Dataset items:
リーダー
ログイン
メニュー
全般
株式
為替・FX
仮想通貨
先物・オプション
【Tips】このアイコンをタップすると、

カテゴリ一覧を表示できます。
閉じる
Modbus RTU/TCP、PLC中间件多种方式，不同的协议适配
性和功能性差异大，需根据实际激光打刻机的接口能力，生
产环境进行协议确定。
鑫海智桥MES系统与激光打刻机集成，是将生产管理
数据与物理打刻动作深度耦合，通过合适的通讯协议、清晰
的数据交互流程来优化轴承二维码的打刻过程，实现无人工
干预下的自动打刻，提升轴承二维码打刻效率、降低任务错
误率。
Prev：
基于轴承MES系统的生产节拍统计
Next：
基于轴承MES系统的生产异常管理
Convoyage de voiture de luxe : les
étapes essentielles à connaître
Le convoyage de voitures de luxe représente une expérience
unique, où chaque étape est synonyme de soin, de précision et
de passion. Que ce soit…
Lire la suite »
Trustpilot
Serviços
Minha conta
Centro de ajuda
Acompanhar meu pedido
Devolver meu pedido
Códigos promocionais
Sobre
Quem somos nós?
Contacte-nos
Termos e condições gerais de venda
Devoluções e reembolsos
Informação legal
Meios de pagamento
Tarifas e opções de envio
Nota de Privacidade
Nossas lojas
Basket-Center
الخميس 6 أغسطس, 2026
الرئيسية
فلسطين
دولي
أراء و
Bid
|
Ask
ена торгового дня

...

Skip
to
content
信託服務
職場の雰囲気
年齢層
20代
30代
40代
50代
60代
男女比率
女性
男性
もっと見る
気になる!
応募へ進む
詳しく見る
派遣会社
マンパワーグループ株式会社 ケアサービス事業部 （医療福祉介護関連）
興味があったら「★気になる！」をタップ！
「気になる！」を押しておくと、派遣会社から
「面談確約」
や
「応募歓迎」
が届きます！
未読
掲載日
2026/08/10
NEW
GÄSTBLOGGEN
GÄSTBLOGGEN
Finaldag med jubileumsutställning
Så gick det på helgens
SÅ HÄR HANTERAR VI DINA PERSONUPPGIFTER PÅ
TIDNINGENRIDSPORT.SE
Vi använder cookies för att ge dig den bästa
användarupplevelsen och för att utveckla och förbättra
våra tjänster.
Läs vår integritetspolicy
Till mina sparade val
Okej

--

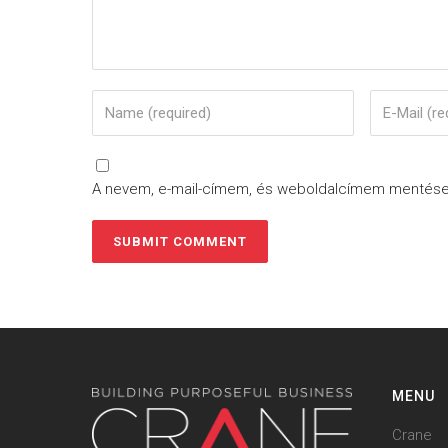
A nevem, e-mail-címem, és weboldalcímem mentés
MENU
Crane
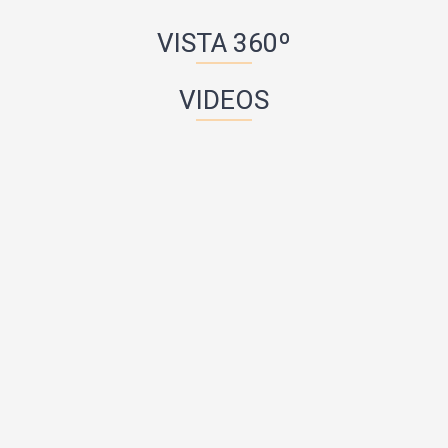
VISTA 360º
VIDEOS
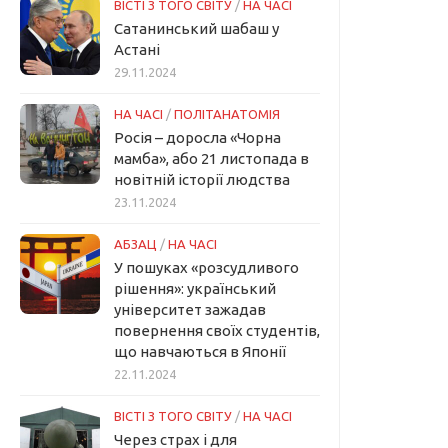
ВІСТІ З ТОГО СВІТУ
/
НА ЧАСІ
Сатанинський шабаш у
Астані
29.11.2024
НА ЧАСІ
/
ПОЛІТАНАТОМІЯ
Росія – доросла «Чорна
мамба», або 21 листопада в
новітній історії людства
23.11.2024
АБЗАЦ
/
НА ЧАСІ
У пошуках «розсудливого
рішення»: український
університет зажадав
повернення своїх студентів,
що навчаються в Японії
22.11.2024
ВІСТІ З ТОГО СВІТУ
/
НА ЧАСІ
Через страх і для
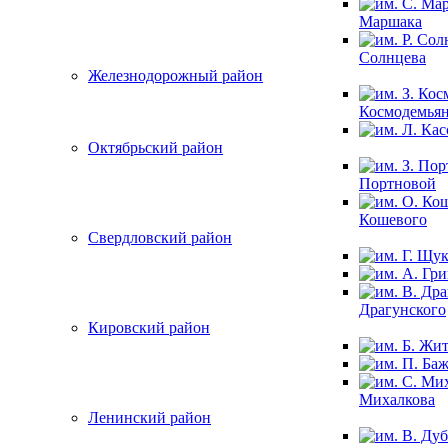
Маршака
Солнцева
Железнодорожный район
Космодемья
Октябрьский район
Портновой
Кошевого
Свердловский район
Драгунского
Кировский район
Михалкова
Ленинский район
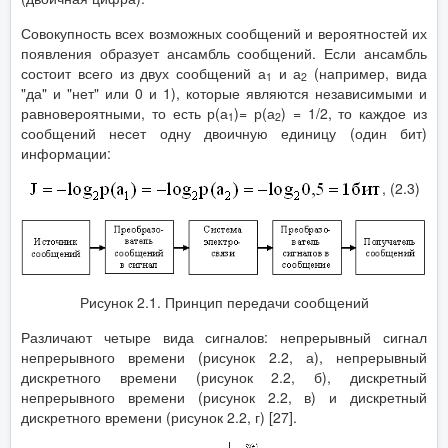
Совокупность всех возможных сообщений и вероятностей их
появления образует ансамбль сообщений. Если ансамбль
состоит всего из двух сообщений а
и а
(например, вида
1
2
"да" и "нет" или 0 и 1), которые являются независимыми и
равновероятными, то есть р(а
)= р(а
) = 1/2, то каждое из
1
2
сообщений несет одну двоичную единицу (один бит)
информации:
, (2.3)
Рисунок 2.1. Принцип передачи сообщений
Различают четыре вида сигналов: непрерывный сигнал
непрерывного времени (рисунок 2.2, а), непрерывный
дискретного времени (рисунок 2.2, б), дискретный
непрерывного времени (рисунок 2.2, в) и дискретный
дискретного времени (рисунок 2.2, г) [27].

### JOB ITEM
All that belongs in the answer is the run of lines above from the line containing "الخميس 6 أغسطس, 2026" through the line containing "ена торгового дня", exactly as written.

### THE ANSWER
الخميس 6 أغسطس, 2026
الرئيسية
فلسطين
دولي
أراء و
Bid
|
Ask
ена торгового дня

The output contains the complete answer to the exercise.